UK Factory Gate Prices Rise In August

UK output prices increased in August on oil prices, official data showed Friday. Meanwhile, prices paid by companies to buy materials and fuels recorded the fastest monthly growth since June 2008.

Reflecting price rises of other manufactured, petroleum and chemical products, output prices rose 0.2% month-on-month in August, the same as in July, a report from the Office for National Statistics revealed. The expected growth rate was 0.3%. Price increases in oil and chemical products were partially offset by a drop in tobacco and alcohol product prices.

Annual decline in output prices was the smallest since May with prices falling 0.4% in August, smaller than July’s 1.3% annual drop and the 0.5% decrease expected by economists.

Core output price inflation that excludes food, beverages, tobacco and petroleum accelerated to 0.7% annually from just 0.1% recorded in July. At the same time, core monthly inflation halved to 0.2% from 0.4%. While, annual core inflation came in smaller than the 0.8% rise expected, monthly inflation matched economists’ expectations.

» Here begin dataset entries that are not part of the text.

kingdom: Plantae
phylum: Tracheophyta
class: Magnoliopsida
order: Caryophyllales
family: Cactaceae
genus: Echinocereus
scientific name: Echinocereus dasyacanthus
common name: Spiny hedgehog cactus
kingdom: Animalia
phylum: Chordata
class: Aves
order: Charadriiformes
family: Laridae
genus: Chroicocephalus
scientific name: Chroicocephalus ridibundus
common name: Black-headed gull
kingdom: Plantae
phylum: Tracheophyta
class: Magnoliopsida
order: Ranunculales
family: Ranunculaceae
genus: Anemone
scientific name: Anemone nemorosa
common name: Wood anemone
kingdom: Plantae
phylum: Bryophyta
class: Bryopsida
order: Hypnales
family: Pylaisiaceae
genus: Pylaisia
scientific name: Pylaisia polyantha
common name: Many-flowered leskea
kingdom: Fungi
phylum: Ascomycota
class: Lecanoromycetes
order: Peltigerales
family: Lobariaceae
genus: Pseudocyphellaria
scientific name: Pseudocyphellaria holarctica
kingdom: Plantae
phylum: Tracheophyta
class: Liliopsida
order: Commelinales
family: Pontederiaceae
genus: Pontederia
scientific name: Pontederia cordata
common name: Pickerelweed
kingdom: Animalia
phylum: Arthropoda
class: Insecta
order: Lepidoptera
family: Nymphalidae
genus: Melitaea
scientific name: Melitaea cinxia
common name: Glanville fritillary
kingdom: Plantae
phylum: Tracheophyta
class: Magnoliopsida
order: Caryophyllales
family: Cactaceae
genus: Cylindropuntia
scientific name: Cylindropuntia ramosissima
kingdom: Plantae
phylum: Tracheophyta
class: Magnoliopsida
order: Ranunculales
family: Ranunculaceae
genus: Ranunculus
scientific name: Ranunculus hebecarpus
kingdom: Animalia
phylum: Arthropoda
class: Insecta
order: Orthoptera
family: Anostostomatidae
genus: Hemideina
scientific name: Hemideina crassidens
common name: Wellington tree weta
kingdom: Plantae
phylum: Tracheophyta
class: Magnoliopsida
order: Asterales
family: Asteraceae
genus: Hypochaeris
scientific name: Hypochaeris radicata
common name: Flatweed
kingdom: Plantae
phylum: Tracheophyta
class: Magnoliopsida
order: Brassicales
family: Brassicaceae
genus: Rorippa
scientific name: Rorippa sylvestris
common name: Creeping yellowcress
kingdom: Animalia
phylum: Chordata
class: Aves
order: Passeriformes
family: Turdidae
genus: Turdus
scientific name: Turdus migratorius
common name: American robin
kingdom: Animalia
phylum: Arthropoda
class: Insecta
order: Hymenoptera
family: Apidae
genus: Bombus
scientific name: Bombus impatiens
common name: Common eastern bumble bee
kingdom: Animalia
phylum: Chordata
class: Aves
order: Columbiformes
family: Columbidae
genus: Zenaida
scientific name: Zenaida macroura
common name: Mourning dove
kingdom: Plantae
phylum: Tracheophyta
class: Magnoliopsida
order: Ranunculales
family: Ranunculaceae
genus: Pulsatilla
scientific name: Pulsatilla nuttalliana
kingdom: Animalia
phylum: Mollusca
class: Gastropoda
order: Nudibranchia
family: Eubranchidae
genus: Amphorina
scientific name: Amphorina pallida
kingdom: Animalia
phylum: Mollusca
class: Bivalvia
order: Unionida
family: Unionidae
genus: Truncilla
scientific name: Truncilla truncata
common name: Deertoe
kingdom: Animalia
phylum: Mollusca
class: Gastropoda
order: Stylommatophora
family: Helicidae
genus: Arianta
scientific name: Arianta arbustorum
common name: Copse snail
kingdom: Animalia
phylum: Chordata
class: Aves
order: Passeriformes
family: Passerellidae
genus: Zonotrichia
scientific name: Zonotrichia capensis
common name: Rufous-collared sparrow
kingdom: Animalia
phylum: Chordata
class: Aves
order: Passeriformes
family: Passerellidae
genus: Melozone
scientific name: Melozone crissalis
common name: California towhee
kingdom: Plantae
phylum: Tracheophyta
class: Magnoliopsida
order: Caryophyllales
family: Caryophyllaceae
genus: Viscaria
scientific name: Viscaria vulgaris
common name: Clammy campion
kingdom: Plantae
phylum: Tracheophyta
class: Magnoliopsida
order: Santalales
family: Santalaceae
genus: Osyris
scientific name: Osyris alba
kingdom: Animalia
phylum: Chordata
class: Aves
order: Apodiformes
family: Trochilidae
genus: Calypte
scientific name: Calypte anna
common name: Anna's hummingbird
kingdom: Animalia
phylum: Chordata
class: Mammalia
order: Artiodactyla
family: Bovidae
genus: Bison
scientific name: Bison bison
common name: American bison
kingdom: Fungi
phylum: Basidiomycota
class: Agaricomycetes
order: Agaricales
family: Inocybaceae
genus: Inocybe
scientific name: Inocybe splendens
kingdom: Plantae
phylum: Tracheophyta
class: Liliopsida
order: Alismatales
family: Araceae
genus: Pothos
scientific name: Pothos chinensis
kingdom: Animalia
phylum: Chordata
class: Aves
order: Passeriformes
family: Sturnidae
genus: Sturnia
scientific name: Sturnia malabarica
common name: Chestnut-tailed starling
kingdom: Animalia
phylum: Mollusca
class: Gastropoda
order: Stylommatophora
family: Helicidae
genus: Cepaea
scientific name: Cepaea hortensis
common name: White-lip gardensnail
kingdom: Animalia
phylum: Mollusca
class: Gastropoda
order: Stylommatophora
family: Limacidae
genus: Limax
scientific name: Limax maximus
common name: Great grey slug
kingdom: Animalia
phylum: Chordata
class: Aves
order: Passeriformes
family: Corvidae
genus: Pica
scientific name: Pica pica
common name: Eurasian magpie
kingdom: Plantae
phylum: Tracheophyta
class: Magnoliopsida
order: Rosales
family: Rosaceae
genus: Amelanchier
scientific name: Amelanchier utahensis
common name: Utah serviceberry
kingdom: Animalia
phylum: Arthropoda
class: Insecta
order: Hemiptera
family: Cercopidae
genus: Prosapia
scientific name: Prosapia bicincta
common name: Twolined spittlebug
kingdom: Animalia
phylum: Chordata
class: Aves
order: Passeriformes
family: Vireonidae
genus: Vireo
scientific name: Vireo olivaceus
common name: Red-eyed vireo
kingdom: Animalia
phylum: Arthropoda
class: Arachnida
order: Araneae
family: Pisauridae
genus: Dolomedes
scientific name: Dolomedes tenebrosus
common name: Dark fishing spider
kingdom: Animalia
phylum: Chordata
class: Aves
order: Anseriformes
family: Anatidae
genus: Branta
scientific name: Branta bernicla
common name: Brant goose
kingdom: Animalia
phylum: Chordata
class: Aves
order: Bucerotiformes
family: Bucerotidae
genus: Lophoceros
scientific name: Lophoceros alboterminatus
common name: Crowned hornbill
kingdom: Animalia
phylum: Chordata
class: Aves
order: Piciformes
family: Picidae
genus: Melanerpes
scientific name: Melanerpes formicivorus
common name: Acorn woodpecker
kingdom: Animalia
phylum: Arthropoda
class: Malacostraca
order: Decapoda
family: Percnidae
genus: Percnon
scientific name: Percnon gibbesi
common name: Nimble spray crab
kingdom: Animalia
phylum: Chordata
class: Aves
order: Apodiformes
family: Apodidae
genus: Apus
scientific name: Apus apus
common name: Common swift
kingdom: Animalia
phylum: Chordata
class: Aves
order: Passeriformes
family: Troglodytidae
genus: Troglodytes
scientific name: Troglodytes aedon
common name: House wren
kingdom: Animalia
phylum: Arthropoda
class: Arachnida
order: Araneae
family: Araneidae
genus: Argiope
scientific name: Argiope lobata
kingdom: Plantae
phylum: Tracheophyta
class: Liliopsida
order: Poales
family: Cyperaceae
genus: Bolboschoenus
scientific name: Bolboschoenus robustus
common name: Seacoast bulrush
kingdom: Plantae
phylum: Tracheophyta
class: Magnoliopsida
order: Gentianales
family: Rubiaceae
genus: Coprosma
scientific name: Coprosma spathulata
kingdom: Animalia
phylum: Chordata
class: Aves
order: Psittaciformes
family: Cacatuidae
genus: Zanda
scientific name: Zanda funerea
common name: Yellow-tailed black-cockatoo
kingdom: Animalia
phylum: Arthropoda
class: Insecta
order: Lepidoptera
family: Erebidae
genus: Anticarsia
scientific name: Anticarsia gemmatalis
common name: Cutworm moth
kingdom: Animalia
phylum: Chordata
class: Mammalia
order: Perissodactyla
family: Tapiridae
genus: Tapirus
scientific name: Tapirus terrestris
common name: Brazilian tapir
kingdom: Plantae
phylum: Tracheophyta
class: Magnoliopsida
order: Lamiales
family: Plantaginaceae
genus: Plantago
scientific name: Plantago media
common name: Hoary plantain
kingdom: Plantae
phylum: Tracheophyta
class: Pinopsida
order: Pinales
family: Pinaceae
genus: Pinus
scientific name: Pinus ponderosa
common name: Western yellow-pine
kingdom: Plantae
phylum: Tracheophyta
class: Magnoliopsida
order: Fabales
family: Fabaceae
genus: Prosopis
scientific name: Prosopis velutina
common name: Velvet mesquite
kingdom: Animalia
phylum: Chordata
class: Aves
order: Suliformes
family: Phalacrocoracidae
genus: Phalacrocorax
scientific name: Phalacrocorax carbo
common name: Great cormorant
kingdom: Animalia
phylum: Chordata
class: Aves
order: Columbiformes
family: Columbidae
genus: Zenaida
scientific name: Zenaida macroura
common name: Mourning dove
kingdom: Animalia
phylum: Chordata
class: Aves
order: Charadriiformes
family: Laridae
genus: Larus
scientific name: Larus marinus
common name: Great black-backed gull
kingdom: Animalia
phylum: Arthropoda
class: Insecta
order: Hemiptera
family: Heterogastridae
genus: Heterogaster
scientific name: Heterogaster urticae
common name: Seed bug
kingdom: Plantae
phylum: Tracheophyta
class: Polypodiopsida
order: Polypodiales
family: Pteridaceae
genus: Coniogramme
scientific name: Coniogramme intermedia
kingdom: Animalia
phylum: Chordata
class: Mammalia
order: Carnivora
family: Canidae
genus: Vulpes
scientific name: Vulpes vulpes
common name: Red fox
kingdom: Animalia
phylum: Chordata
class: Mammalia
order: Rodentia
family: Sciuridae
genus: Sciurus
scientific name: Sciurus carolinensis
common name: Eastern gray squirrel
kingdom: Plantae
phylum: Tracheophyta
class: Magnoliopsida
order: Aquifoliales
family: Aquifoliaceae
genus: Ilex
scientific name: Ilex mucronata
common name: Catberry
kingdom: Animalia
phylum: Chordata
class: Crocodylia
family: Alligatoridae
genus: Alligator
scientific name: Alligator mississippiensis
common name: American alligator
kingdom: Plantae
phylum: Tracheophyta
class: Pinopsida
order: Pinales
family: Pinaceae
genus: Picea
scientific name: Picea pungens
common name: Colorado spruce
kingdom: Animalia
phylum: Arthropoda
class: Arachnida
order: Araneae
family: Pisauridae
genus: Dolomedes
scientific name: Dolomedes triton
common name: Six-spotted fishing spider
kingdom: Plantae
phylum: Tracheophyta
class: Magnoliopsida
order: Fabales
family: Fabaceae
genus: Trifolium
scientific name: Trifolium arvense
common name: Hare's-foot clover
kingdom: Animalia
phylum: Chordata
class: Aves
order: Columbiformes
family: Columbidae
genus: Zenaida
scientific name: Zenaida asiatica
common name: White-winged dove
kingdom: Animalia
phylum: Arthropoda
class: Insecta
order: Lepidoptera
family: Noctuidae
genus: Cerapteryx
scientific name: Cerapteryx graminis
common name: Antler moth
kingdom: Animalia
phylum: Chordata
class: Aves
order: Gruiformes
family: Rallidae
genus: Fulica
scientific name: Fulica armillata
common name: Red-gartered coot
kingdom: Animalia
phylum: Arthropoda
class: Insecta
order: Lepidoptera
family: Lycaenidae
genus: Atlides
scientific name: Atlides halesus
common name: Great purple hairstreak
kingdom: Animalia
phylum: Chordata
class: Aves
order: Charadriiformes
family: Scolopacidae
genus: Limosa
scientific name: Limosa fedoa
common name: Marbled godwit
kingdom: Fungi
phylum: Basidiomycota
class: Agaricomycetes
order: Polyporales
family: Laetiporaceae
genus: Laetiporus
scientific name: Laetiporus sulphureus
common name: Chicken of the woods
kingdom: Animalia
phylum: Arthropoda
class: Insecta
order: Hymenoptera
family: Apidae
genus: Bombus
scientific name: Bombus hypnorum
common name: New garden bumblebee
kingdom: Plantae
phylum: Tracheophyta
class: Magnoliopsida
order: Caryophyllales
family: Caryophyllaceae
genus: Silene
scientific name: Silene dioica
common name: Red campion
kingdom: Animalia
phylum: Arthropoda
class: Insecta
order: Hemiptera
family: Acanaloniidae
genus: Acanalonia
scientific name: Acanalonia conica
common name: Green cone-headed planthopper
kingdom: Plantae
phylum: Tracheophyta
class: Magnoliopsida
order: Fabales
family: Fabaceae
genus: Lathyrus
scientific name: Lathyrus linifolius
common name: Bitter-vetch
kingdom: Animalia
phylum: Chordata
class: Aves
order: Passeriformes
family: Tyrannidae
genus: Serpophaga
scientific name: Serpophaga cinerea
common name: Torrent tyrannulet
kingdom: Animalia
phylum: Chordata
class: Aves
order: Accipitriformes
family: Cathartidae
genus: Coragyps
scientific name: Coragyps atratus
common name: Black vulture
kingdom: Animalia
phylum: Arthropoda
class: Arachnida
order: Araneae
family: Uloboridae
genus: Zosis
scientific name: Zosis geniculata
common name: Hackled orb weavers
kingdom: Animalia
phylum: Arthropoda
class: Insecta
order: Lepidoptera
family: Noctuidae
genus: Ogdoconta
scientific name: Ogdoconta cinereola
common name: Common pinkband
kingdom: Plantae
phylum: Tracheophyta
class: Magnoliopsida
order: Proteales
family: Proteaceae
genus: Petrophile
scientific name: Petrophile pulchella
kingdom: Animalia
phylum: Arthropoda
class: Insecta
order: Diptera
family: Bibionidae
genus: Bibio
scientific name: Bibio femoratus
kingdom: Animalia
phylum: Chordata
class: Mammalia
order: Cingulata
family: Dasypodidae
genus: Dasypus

Input prices grew 2.2% on a monthly basis in August, reversing a 1.1% fall in July. Input prices increased more than the expected growth of 1%. August’s growth was the biggest since June 2008.

Meanwhile, the input price index for materials and fuels purchased by manufacturing industry slipped 7.5% in August from the prior year compared to a larger decline of 12.2% in July and a consensus forecast for a 8.4% drop.

The ONS is set to issue the CPI data for August on September 15. The rise is factory-gate prices suggest an upward pressure on consumer prices. Consumer prices are forecast to rise 0.3% month-on-month in August, after staying flat in July. Annual inflation is expected to slow to 1.6% from July’s 1.8%.

The Bank of England said in its latest quarterly Inflation Report that the CPI inflation is more likely to fall below 1% in autumn, requiring an open letter from the Governor to the Chancellor.

On September 10, the central bank had maintained its interest rate for the sixth consecutive month at 0.5% and also voted to continue the GBP 175 billion asset purchase programme using central bank reserves.